Save money for emergencies
When it comes to saving money for emergencies, it is essential to have a plan. One of the best ways to do this is to establish an emergency fund. An emergency fund is a savings account specifically for unexpected expenses. It should have enough money to cover at least three to six months of living expenses, such as rent, utilities, and food. It is important to save money in this fund regularly, even if it is just a small amount. This will help ensure you have enough money to cover any unexpected costs.
It is also important to research and choose a team of professionals to help you. Researching the best mortgage rates and terms, as well as the best financial advisors and lenders, can help you make the best decisions for your financial situation. It is also important to choose a team of professionals to help you, such as a real estate agent, a financial advisor, and a mortgage broker. These professionals can provide valuable advice and guidance to help you make the best decisions for your financial future.
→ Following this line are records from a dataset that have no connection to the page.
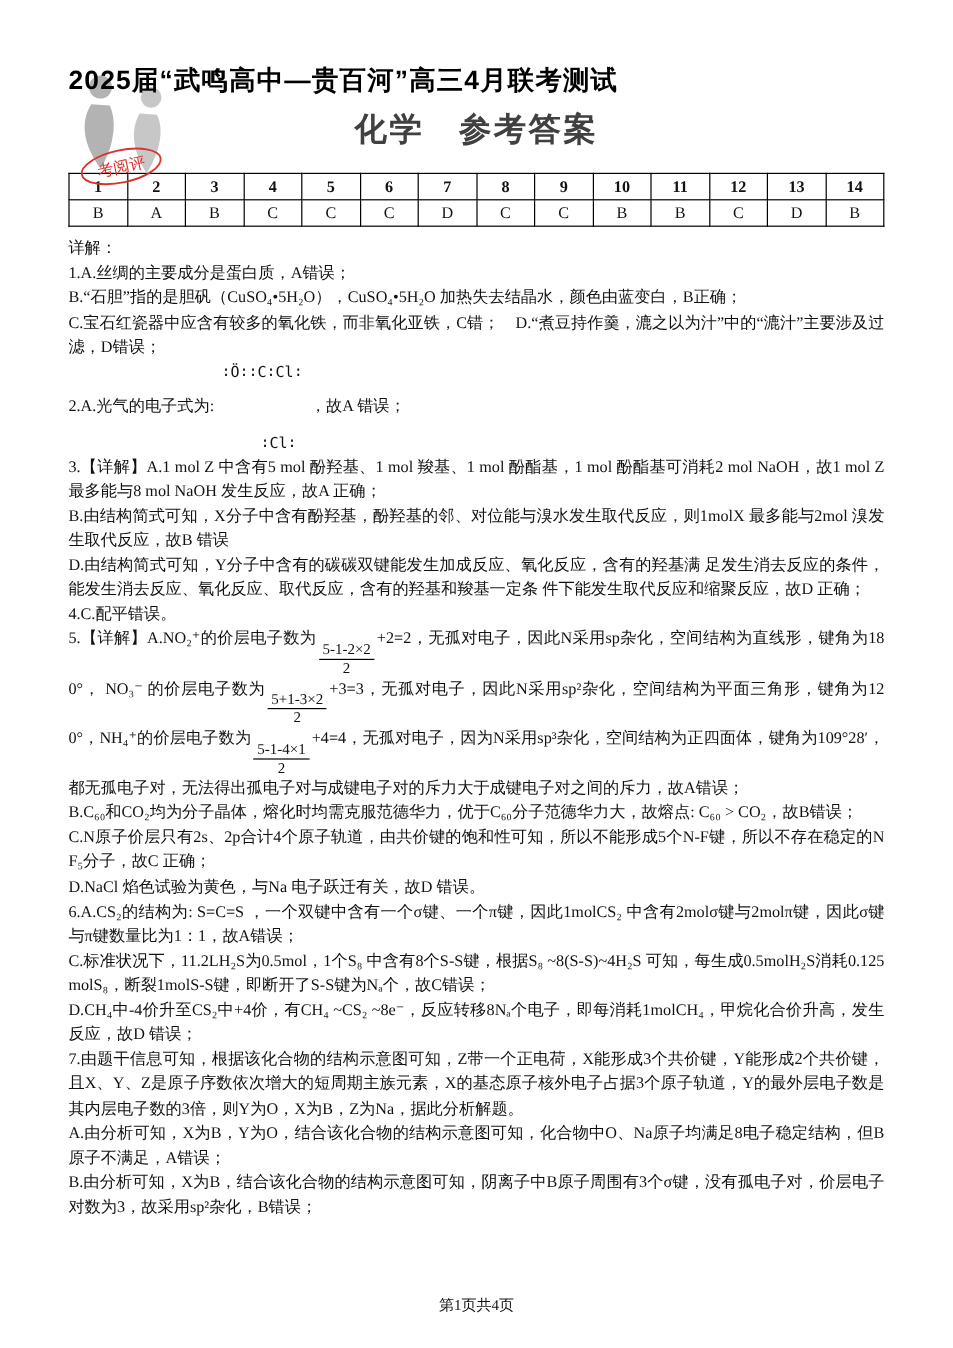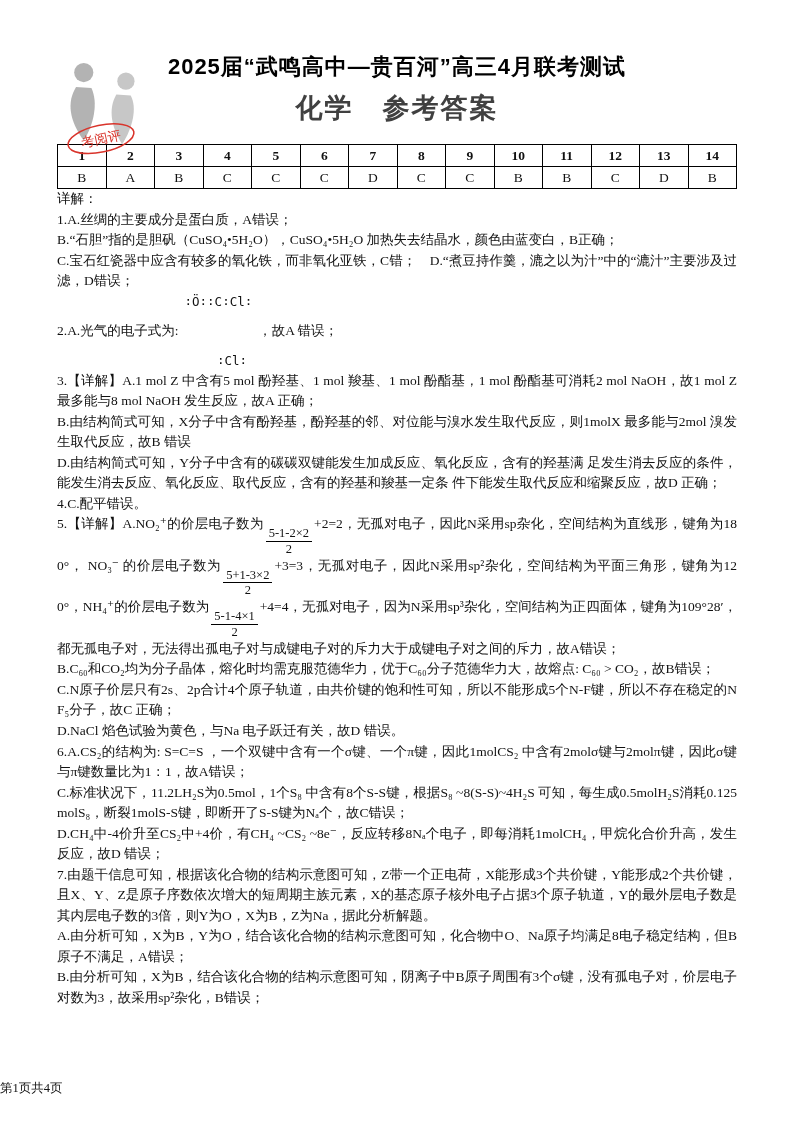--- a/index.html
+++ b/index.html
@@ -17,21 +17,20 @@
   .logo {
     position: absolute;
     top: 58px;
     left: 55px;
     width: 115px;
     height: 100px;
     z-index: 0;
   }
   .header { position: relative; z-index: 1; margin-top: 14px; }
   .doc-title {
-    text-align: center;
     font-family: "Liberation Sans", "DejaVu Sans", sans-serif;
     font-weight: 700;
     font-size: 22px;
     letter-spacing: 1px;
     color: #000;
   }
   .doc-subtitle {
     text-align: center;
     font-family: "Liberation Sans", "DejaVu Sans", sans-serif;
     font-weight: 700;
@@ -47,21 +46,21 @@
     table-layout: fixed;
   }
   table.answers td {
     border: 1px solid #000;
     text-align: center;
     font-size: 13.5px;
     height: 21px;
     padding: 0;
   }
   table.answers tr.num-row td { font-weight: 700; }
-  .content { margin-top: 0; }
+  .content { margin-top: 8px; }
   .para {
     font-size: 13.5px;
     line-height: 1.52;
     text-align: justify;
     margin: 0;
     word-break: break-all;
   }
   .frac {
     display: inline-flex;
     flex-direction: column;
@@ -83,21 +82,21 @@
     line-height: 1.25;
     margin: 2px 6px;
     gap: 44px;
   }
   .lewis .l2 { padding-left: 2.6em; }
   .footer {
     position: absolute;
     bottom: 26px;
     left: 0;
     width: 100%;
-    text-align: left;
+    text-align: center;
     font-size: 12.5px;
     color: #111;
   }
 </style>
 </head>
 <body>
 
 <div class="page">
 
   <svg class="logo" viewBox="0 0 120 100">

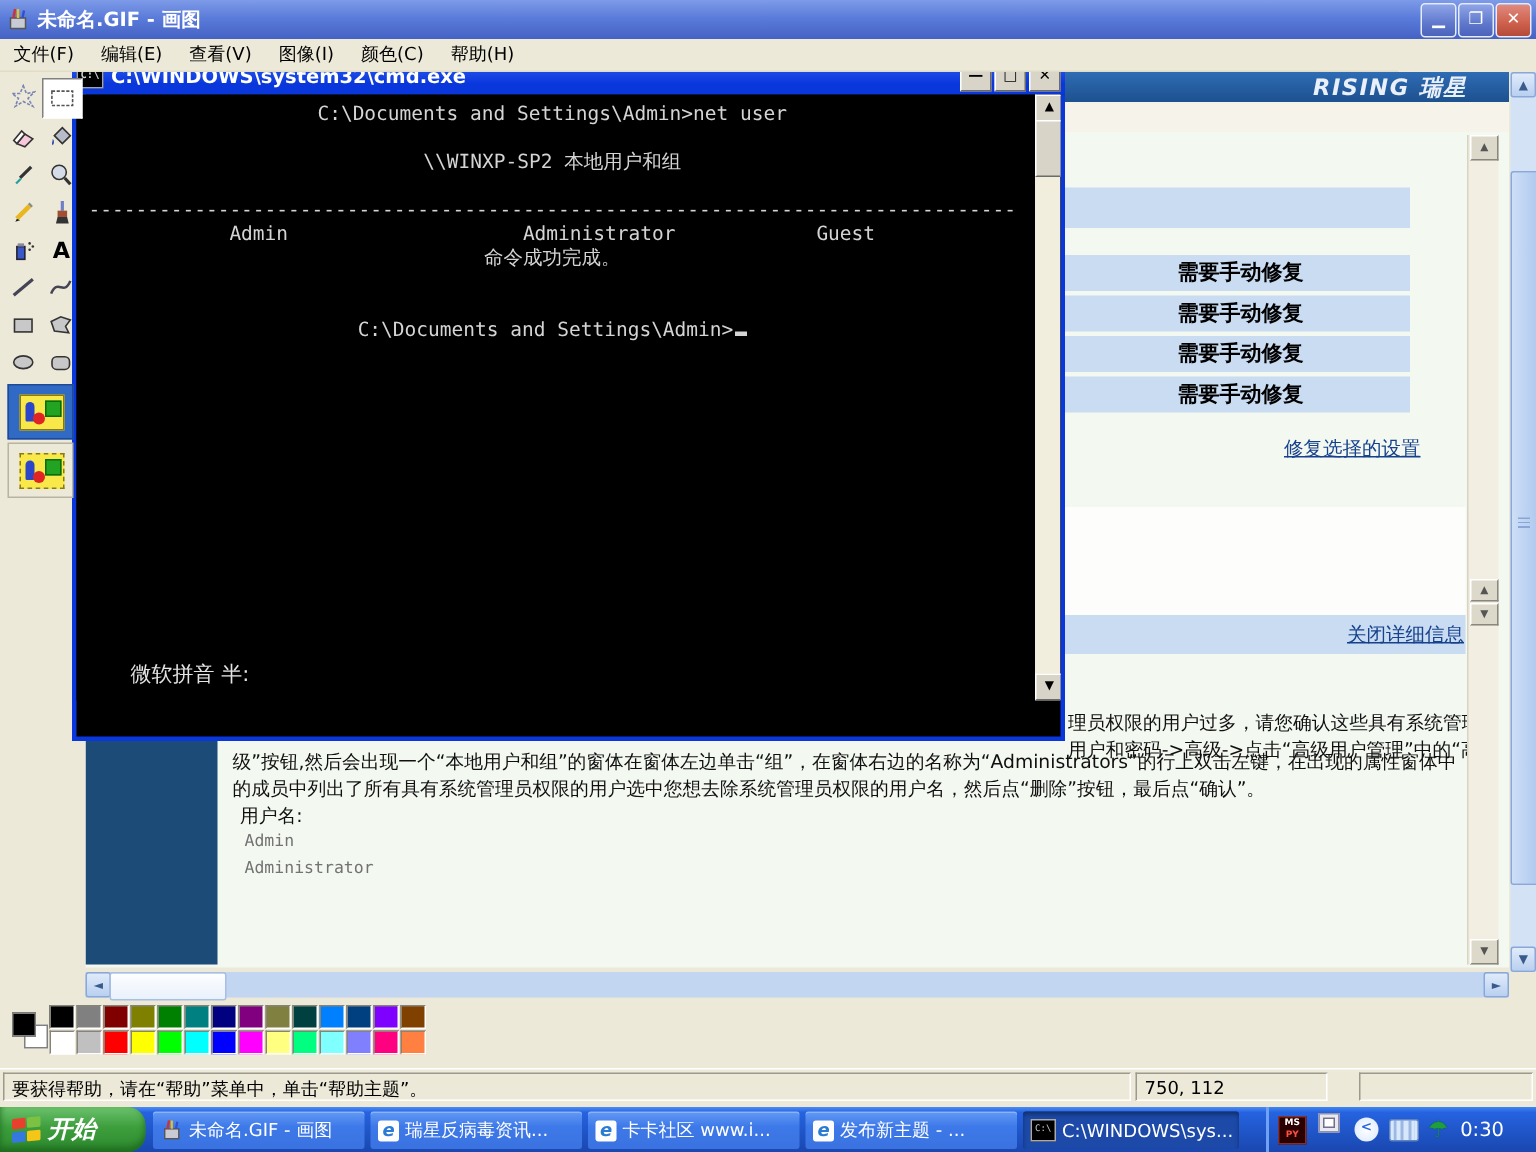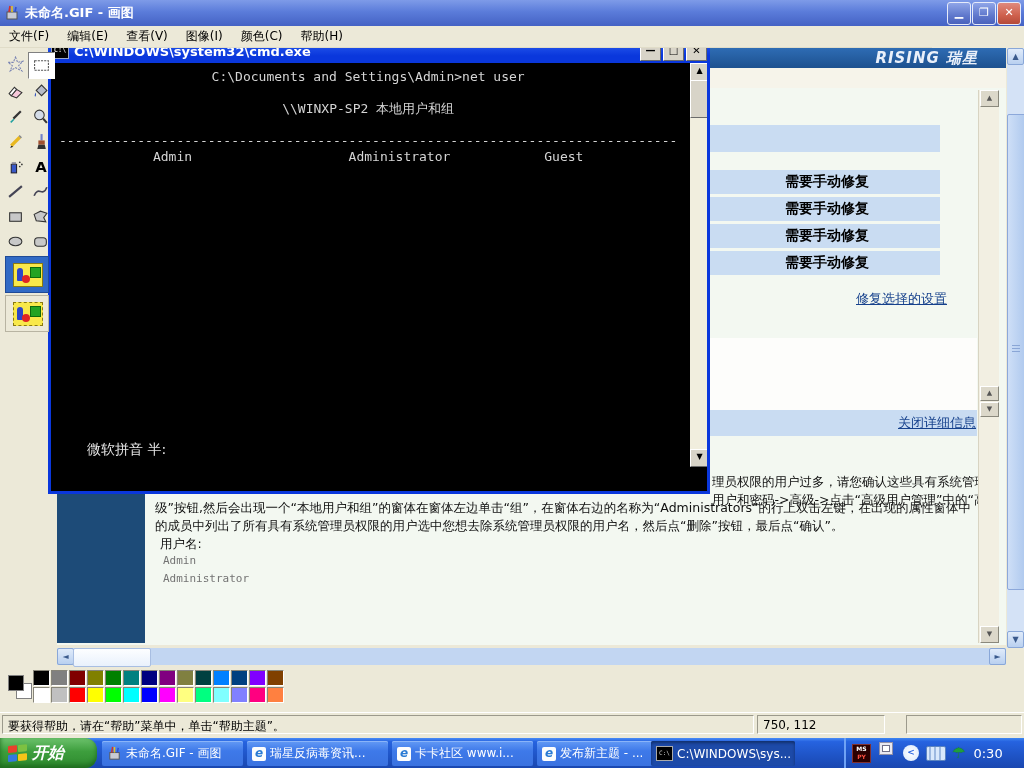--- a/index.html
+++ b/index.html
@@ -330,22 +330,24 @@
       </span>
     </div>
     <div class="cmd-body">
       <div class="cmd-text">
         <div class="cline">C:\Documents and Settings\Admin&gt;net user</div>
         <div class="cline"></div>
         <div class="cline">\\WINXP-SP2 本地用户和组</div>
         <div class="cline"></div>
         <div class="cline">-------------------------------------------------------------------------------</div>
         <div class="cline">Admin                    Administrator            Guest</div>
+        <div class="cline">命令成功完成。</div>
         <div class="cline"></div>
         <div class="cline"></div>
+        <div class="cline"><span>C:\Documents and Settings\Admin&gt;</span><span class="cursor"></span></div>
       </div>
       <div class="ime">微软拼音 半:</div>
       <div class="cmd-scroll">
         <div class="c-sbtn" style="top:0">▲</div>
         <div class="c-thumb"></div>
         <div class="c-sbtn" style="bottom:0">▼</div>
       </div>
     </div>
   </div>
 
@@ -418,21 +420,21 @@
       <span>瑞星反病毒资讯...</span>
     </div>
     <div class="task" style="left:392px">
       <span class="ticon ie-e">e</span>
       <span>卡卡社区 www.i...</span>
     </div>
     <div class="task" style="left:537px">
       <span class="ticon ie-e">e</span>
       <span>发布新主题 - ...</span>
     </div>
-    <div class="task active" style="left:651px;width:144px">
+    <div class="task active" style="left:682px;width:144px">
       <span class="ticon cmd-mini">C:\</span>
       <span>C:\WINDOWS\sys...</span>
     </div>
     <div class="tray">
       <span class="mspy">MS<span class="py">PY</span></span>
       <span class="imemini"></span>
       <span class="chev">&lt;</span>
       <span class="kbd"></span>
       <span class="umb">☂</span>
       <span class="clock">0:30</span>

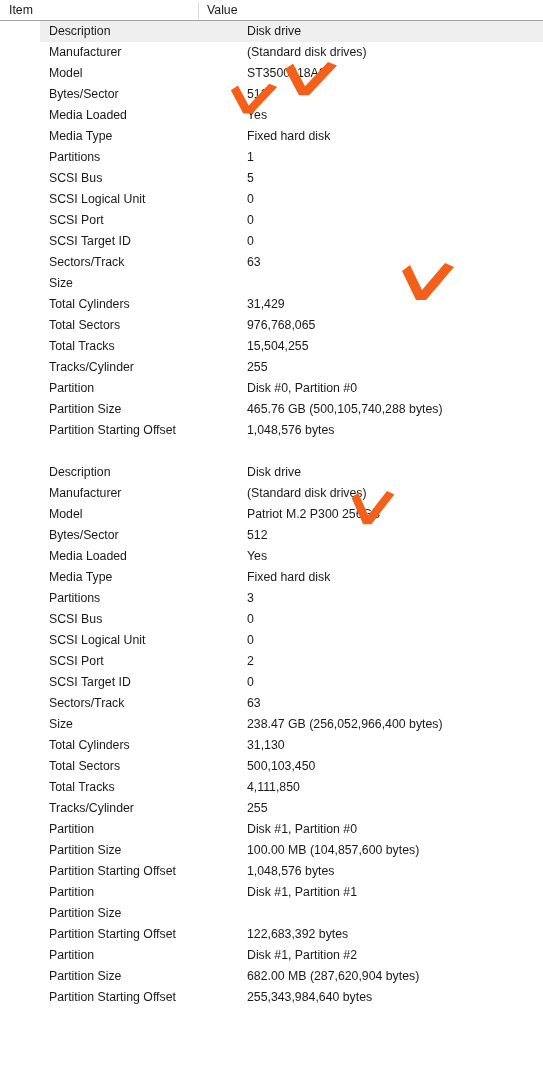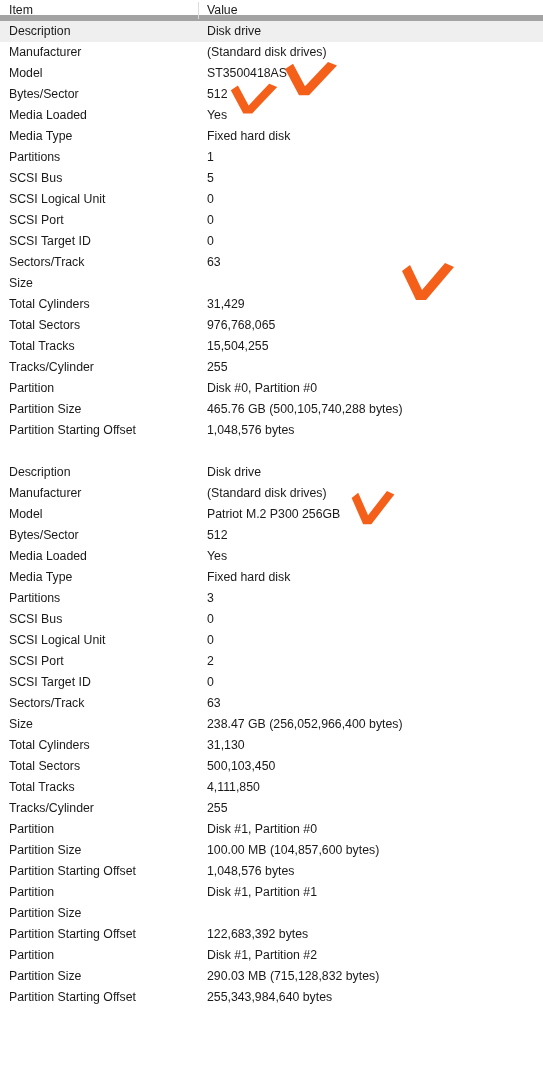--- a/index.html
+++ b/index.html
@@ -21,21 +21,21 @@
     width: 543px;
     height: 1069px;
     background: #ffffff;
   }
 
   
   .hdr {
     position: relative;
     height: 21px;
     background: #ffffff;
-    border-bottom: 6px solid #a3a3a3;
+    border-bottom: 1px solid #a3a3a3;
     box-sizing: border-box;
   }
   .hdr .cell {
     position: absolute;
     top: 2px;
     font-size: 12.3px;
     line-height: 16px;
     color: #1a1a1a;
     white-space: nowrap;
   }
@@ -44,21 +44,21 @@
   .hdr .vdiv {
     position: absolute;
     left: 198px;
     top: 2px;
     width: 1px;
     height: 17px;
     background: #dcdcdc;
   }
 
   
-  .rows { position: relative; }
+  .rows { position: relative; padding-left: 40px; }
   .row {
     position: relative;
     height: 21px;
     box-sizing: border-box;
   }
   .row.selected { background: #efefef; }
   .row.spacer { height: 21px; background: #ffffff; }
 
   .row .k, .row .v {
     position: absolute;
@@ -260,21 +260,21 @@
       <div class="row">
         <div class="k">Partition Starting Offset</div>
         <div class="v">122,683,392 bytes</div>
       </div>
       <div class="row">
         <div class="k">Partition</div>
         <div class="v">Disk #1, Partition #2</div>
       </div>
       <div class="row">
         <div class="k">Partition Size</div>
-        <div class="v">290.03 MB (715,128,832 bytes)</div>
+        <div class="v">682.00 MB (287,620,904 bytes)</div>
       </div>
       <div class="row">
         <div class="k">Partition Starting Offset</div>
         <div class="v">255,343,984,640 bytes</div>
       </div>
     </div>
 
   <div id="marks-layer">
       <div class="mark" style="left: 283px; top: 61px; width: 56px; height: 36px;">
         <svg viewBox="0 0 56 40" preserveAspectRatio="none">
Finally, it is important to create a budget and stick to it. Creating a budget will help you to track your spending and identify areas where you can save money. It is important to remember that a budget should be flexible and allow you to make changes when necessary. It is also important to remember that it is okay to treat yourself occasionally as long as you still stick to your budget.
Nia’s story is a great example of how it is possible to save money for emergencies. She was able to pay off her credit card debt and establish an emergency fund. She also researched and chose a team of professionals to help her make the best decisions for her financial future. Finally, she created a budget and stuck to it, allowing her to save money for emergencies.